**The data:**
—————
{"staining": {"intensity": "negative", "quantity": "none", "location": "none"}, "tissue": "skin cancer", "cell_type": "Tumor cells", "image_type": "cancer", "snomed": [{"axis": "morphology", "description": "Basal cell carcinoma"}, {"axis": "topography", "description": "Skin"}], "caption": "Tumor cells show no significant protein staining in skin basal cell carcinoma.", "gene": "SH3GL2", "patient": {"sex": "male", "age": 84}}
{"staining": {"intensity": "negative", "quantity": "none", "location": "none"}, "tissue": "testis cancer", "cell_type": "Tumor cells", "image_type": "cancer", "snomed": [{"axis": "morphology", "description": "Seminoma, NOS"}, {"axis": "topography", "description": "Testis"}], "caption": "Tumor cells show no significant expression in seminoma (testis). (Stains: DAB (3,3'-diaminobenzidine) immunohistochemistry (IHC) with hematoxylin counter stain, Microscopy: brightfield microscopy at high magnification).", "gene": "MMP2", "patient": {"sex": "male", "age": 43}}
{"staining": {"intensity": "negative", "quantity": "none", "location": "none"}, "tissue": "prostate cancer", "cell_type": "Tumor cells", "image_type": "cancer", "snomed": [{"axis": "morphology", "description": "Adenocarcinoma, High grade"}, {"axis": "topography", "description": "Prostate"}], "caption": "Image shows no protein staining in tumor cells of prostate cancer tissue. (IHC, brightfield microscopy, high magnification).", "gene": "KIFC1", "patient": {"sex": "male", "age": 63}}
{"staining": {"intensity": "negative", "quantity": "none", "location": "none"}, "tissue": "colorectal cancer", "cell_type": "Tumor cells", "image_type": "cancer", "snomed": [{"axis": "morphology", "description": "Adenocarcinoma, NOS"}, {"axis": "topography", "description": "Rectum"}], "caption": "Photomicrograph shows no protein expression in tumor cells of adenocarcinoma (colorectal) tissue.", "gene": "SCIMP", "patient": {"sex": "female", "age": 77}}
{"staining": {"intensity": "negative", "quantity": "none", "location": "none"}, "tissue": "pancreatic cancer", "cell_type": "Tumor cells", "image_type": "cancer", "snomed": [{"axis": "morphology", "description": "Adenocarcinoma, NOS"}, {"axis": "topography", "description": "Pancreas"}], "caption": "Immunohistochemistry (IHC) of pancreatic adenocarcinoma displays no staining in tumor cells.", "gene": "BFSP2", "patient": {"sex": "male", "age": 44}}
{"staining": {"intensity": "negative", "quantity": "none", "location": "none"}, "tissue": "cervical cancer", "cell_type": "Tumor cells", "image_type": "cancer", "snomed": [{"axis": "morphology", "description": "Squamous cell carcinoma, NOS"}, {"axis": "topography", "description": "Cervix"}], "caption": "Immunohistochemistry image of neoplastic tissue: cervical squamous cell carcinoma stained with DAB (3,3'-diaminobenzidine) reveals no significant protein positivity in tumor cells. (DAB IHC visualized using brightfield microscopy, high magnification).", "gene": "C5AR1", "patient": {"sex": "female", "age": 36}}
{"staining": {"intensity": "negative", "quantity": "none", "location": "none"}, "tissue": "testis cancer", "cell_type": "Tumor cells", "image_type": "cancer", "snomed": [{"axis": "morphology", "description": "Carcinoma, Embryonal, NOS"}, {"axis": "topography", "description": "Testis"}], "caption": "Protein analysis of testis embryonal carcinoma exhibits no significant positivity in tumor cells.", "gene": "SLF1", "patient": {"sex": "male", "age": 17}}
—————
**Instructions to follow:**
Print every record exactly as it was given.

**Task result:**
{"staining": {"intensity": "negative", "quantity": "none", "location": "none"}, "tissue": "skin cancer", "cell_type": "Tumor cells", "image_type": "cancer", "snomed": [{"axis": "morphology", "description": "Basal cell carcinoma"}, {"axis": "topography", "description": "Skin"}], "caption": "Tumor cells show no significant protein staining in skin basal cell carcinoma.", "gene": "SH3GL2", "patient": {"sex": "male", "age": 84}}
{"staining": {"intensity": "negative", "quantity": "none", "location": "none"}, "tissue": "testis cancer", "cell_type": "Tumor cells", "image_type": "cancer", "snomed": [{"axis": "morphology", "description": "Seminoma, NOS"}, {"axis": "topography", "description": "Testis"}], "caption": "Tumor cells show no significant expression in seminoma (testis). (Stains: DAB (3,3'-diaminobenzidine) immunohistochemistry (IHC) with hematoxylin counter stain, Microscopy: brightfield microscopy at high magnification).", "gene": "MMP2", "patient": {"sex": "male", "age": 43}}
{"staining": {"intensity": "negative", "quantity": "none", "location": "none"}, "tissue": "prostate cancer", "cell_type": "Tumor cells", "image_type": "cancer", "snomed": [{"axis": "morphology", "description": "Adenocarcinoma, High grade"}, {"axis": "topography", "description": "Prostate"}], "caption": "Image shows no protein staining in tumor cells of prostate cancer tissue. (IHC, brightfield microscopy, high magnification).", "gene": "KIFC1", "patient": {"sex": "male", "age": 63}}
{"staining": {"intensity": "negative", "quantity": "none", "location": "none"}, "tissue": "colorectal cancer", "cell_type": "Tumor cells", "image_type": "cancer", "snomed": [{"axis": "morphology", "description": "Adenocarcinoma, NOS"}, {"axis": "topography", "description": "Rectum"}], "caption": "Photomicrograph shows no protein expression in tumor cells of adenocarcinoma (colorectal) tissue.", "gene": "SCIMP", "patient": {"sex": "female", "age": 77}}
{"staining": {"intensity": "negative", "quantity": "none", "location": "none"}, "tissue": "pancreatic cancer", "cell_type": "Tumor cells", "image_type": "cancer", "snomed": [{"axis": "morphology", "description": "Adenocarcinoma, NOS"}, {"axis": "topography", "description": "Pancreas"}], "caption": "Immunohistochemistry (IHC) of pancreatic adenocarcinoma displays no staining in tumor cells.", "gene": "BFSP2", "patient": {"sex": "male", "age": 44}}
{"staining": {"intensity": "negative", "quantity": "none", "location": "none"}, "tissue": "cervical cancer", "cell_type": "Tumor cells", "image_type": "cancer", "snomed": [{"axis": "morphology", "description": "Squamous cell carcinoma, NOS"}, {"axis": "topography", "description": "Cervix"}], "caption": "Immunohistochemistry image of neoplastic tissue: cervical squamous cell carcinoma stained with DAB (3,3'-diaminobenzidine) reveals no significant protein positivity in tumor cells. (DAB IHC visualized using brightfield microscopy, high magnification).", "gene": "C5AR1", "patient": {"sex": "female", "age": 36}}
{"staining": {"intensity": "negative", "quantity": "none", "location": "none"}, "tissue": "testis cancer", "cell_type": "Tumor cells", "image_type": "cancer", "snomed": [{"axis": "morphology", "description": "Carcinoma, Embryonal, NOS"}, {"axis": "topography", "description": "Testis"}], "caption": "Protein analysis of testis embryonal carcinoma exhibits no significant positivity in tumor cells.", "gene": "SLF1", "patient": {"sex": "male", "age": 17}}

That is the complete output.